Fin janvier, les 137 pays engagés sous l’égide de l’OCDE dans la négociation d’un accord sur la taxation des multinationales, notamment celles du numérique, se sont mis d’accord pour... aboutir à un accord d’ici la fin de l’année.
Il s’agit d’une réforme a minima, comme le montre l’attitude complice des GAFA : ainsi, Mark Zuckerberg, le PDG de Facebook affirme aujourd’hui être en faveur de la "réforme fiscale" en cours à l’OCDE même si cela doit conduire son groupe à "payer plus d’impôts"[1].
On nous annonce triomphalement que cette réforme fiscale générerait 100 milliards de dollars de recettes par an, soit 4% de recettes supplémentaires d’impôt sur les bénéfices au niveau mondial. Cette somme, qui devra être confirmée par les faits, reste plutôt faible : on estime que l’optimisation fiscale agressive des multinationales fait perdre 14 milliards d’euros par an uniquement en France[2]. De plus, les négociations à l’OCDE prévoient de fixer un niveau minimum d’imposition sur les sociétés (IS) à 12,5%. Celui-ci est censé réduire la concurrence fiscale entre les États et les stratégies de transfert de bénéfices des multinationales vers des pays à faible fiscalité. Or, ces 12,5% représentent un taux extrêmement faible : c’est le taux d’IS pratiqué en Irlande, le plus bas de l’Union européenne, ce qui permet à ce pays d’attirer Google, Facebook et Amazon ! On mesure ainsi à quel point la réforme envisagée par l’OCDE est minimaliste et on comprend mieux pourquoi Facebook et les autres géants du numérique s’en accommoderaient. (...)

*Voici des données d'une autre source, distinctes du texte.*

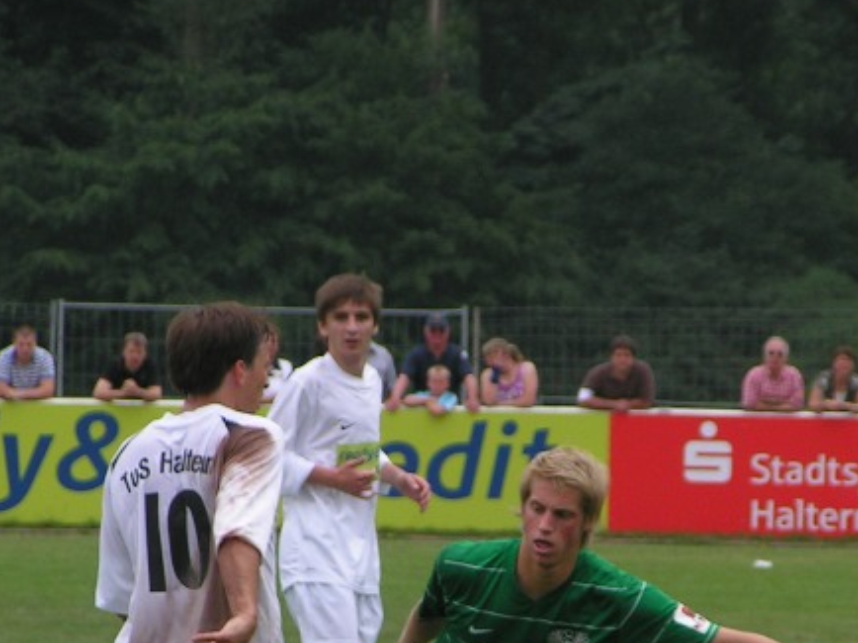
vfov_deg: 3.6
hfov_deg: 4.8
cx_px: 504
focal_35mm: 417
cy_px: 568
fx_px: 10330
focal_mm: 34.5
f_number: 3.5
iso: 50
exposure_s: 1/640
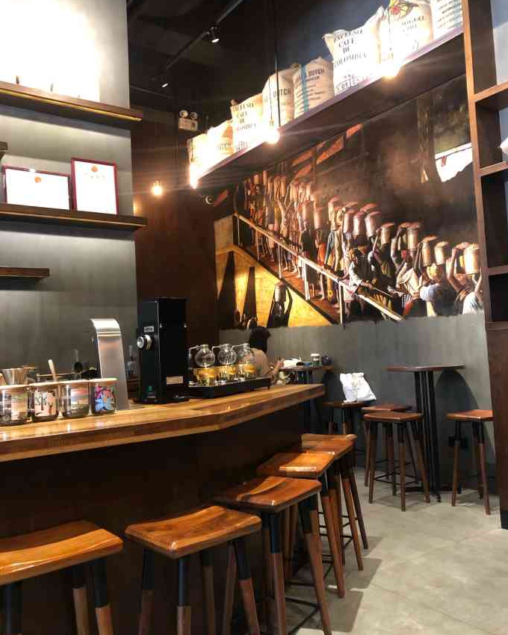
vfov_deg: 58.8
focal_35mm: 30
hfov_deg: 48.5
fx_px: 564
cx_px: 261
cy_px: 316
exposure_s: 1/13
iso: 100
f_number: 1.8
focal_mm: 3.99
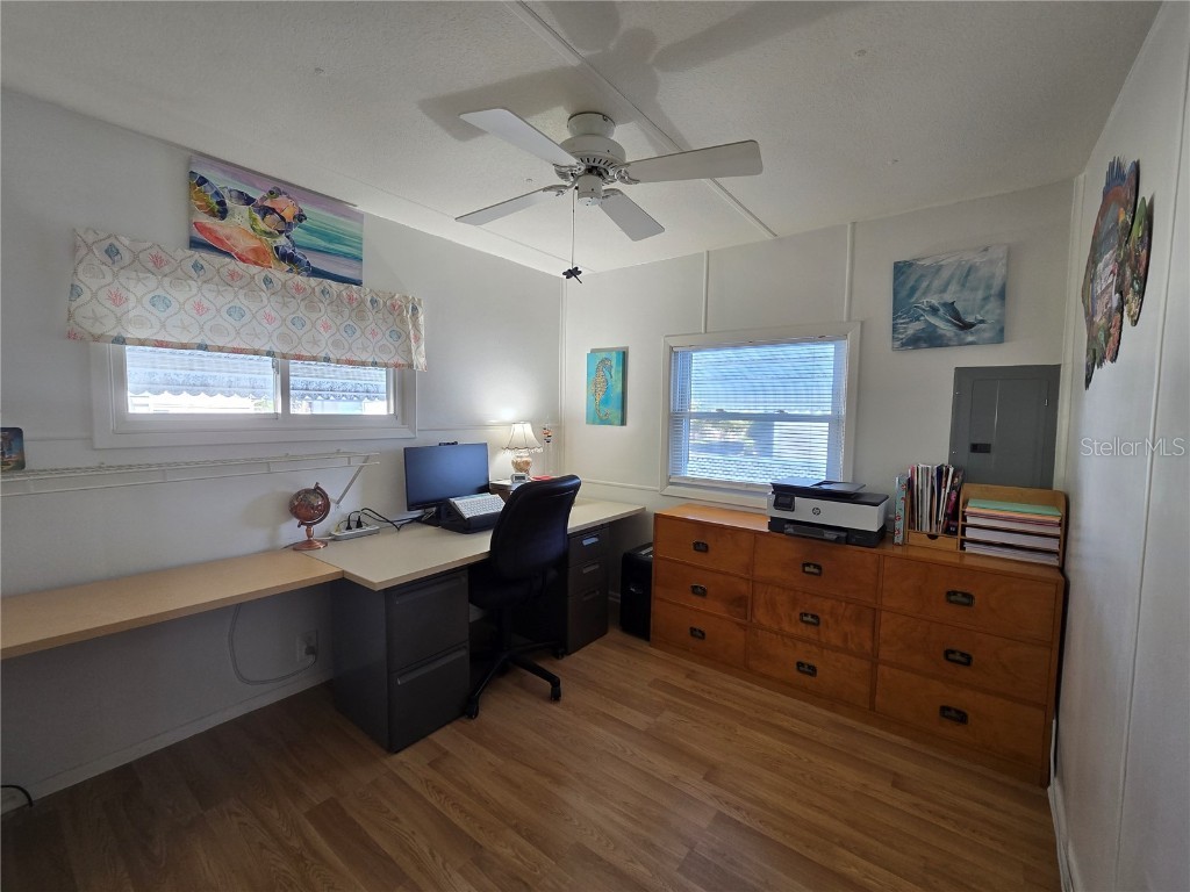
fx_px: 447
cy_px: 446
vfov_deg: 89.9
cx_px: 595
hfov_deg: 106.2
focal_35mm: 13
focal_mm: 2.2
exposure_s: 1/60
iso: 125
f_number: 2.2
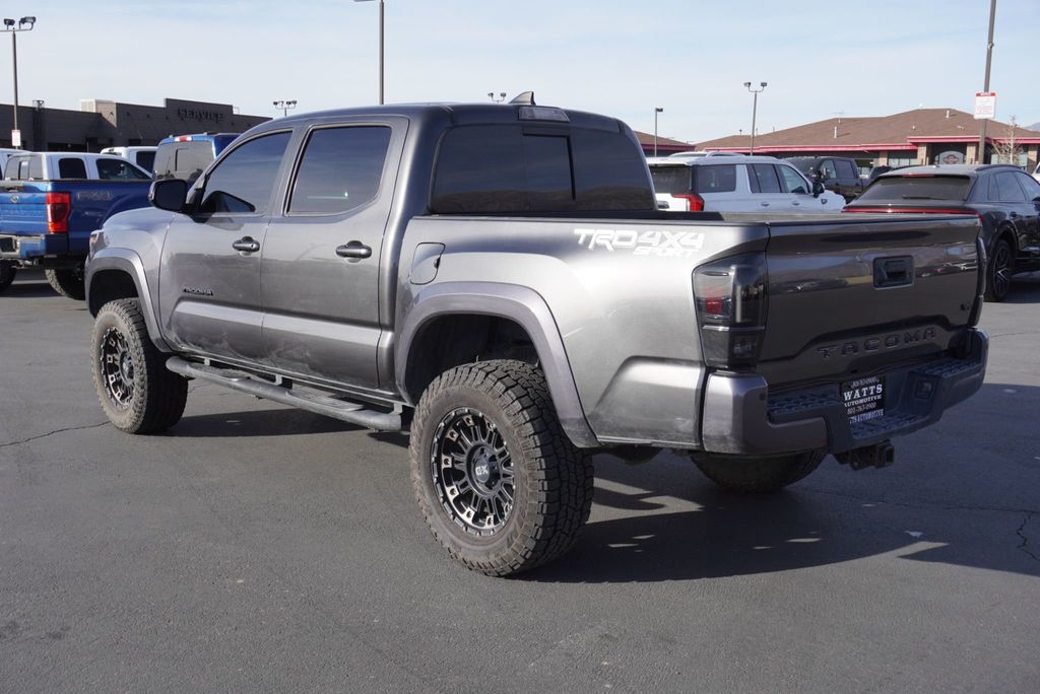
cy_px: 347
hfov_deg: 51.3
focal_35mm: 38
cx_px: 520
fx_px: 1084
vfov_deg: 35.5
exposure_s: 1/200
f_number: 8
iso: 100
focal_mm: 25
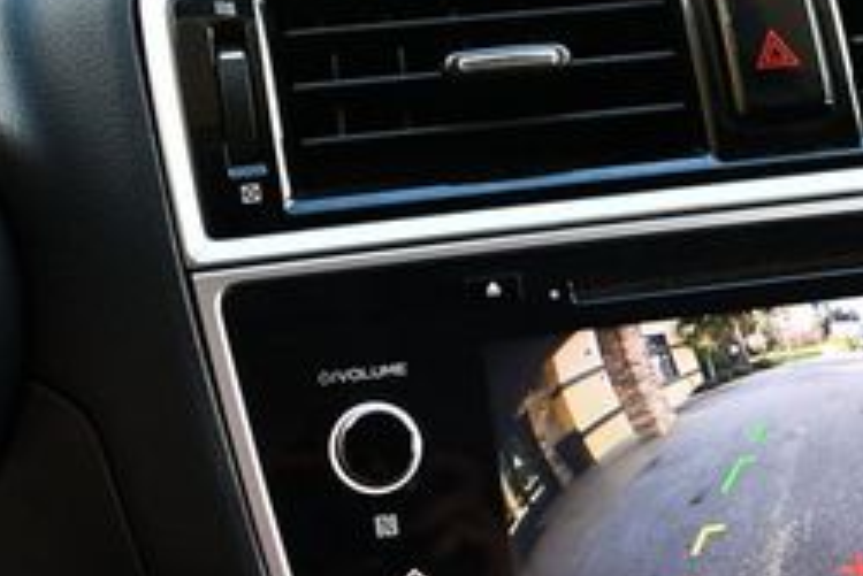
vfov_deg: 14.8
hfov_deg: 21.7
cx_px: 766
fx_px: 2207
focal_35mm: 92
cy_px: 462
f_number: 3.5
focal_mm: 18
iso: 800
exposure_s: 1/250
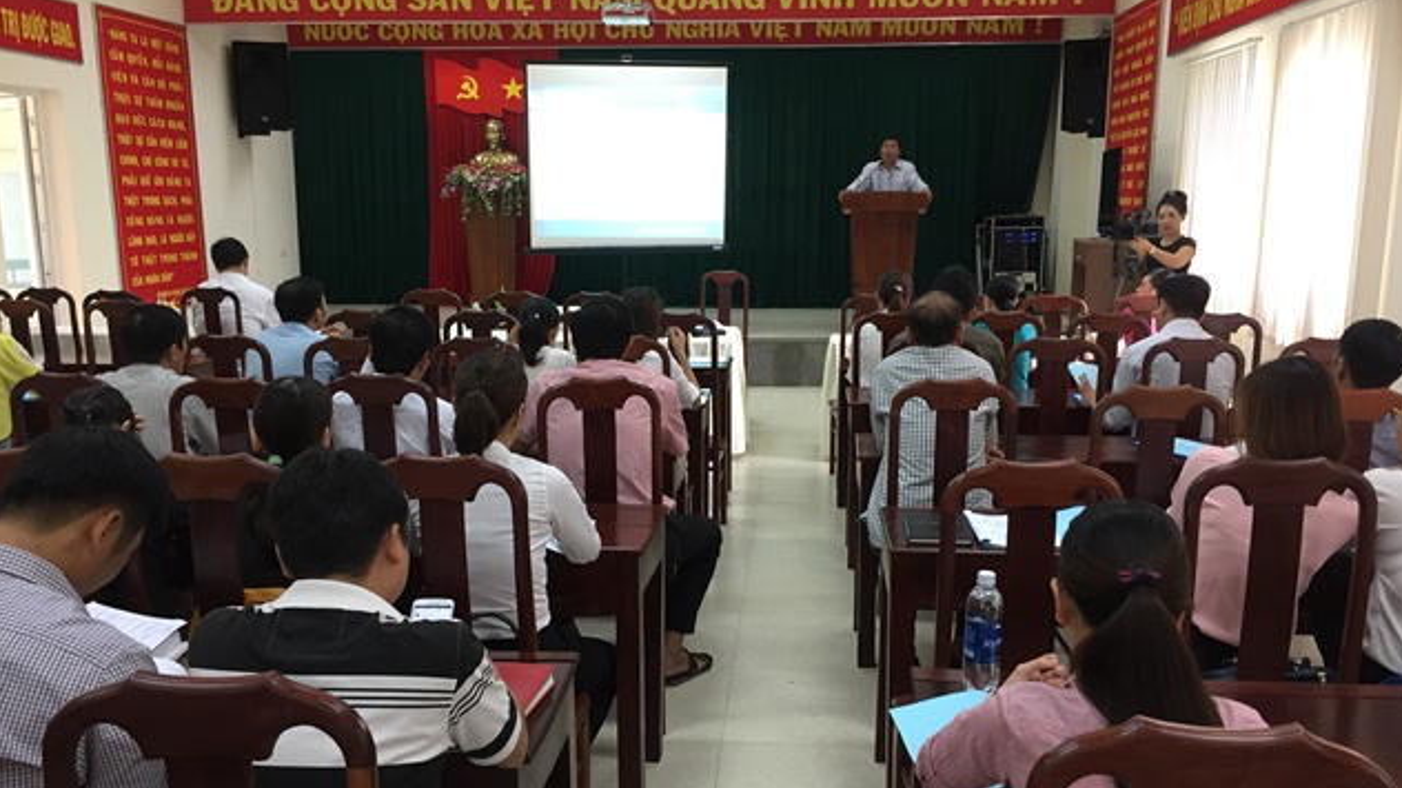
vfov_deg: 36.6
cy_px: 451
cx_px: 705
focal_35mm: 32
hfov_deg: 61.0
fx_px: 1189
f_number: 2.2
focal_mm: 4.15
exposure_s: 1/33
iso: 125
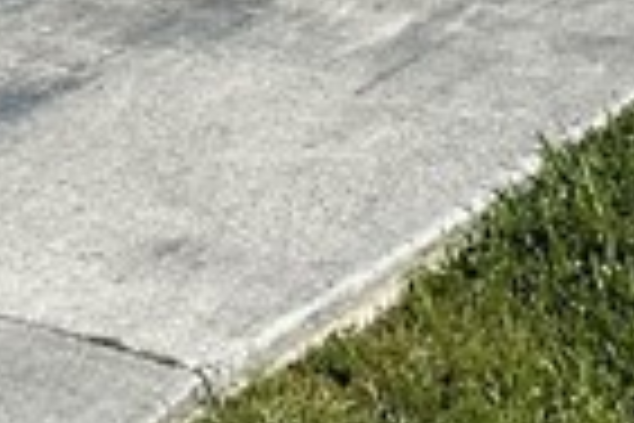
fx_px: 3187
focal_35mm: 181
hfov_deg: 10.9
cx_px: -360
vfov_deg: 6.8
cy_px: -914
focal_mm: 6.86
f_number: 1.78
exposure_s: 1/5263
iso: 80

Alors que les négociations à l’OCDE risquent de ressembler à une montagne qui accouche d’une souris, les mesures unilatérales de taxation des GAFA prennent l’eau. (...)
On a pu assister à une pièce de théâtre où le gouvernement feignait de s’attaquer à l’évasion fiscale et les GAFAM faisaient mine d’être affectées. Le summum de cette mascarade a été atteint l’été dernier, quand Amazon a utilisé le prétexte de la taxe GAFA pour augmenter ses commissions de 3%, répercutant ainsi la taxe sur ses clients.
La fin annoncée de la taxe GAFA n’en est donc que plus désolante : elle ne coïncide pas avec son remplacement par un système de taxation mondial ambitieux, comme promis maintes fois, et est surtout le signe du manque de volonté d’un gouvernement qui a cédé face aux pressions américaines. Les Etats-Unis ont notamment menacé de taxer les importations de vins français si la taxe GAFA n’était pas abandonnée.
Il ne faut pas oublier que les GAFAM font de l’évasion fiscale un avantage concurrentiel[10] et que leur poids dans l’économie et dans la haute administration américaine est énorme[11]. (...)
Le Royaume-Uni a annoncé également renoncer à collecter une taxe similaire cette année. Les menaces américaines de taxer les voitures allemandes ou le parmesan italien visent également à les dissuader d’adopter une taxe similaire.
En résumé : un projet de taxation des GAFA abandonné à l’échelle européenne, des taxes GAFA nationales suspendues et, "en même temps", des négociations manquant d’ambition à l’OCDE. Il est pourtant urgent, dans un souci de justice fiscale, que les plus grandes entreprises ne puissent plus continuer à échapper aussi massivement à l’impôt.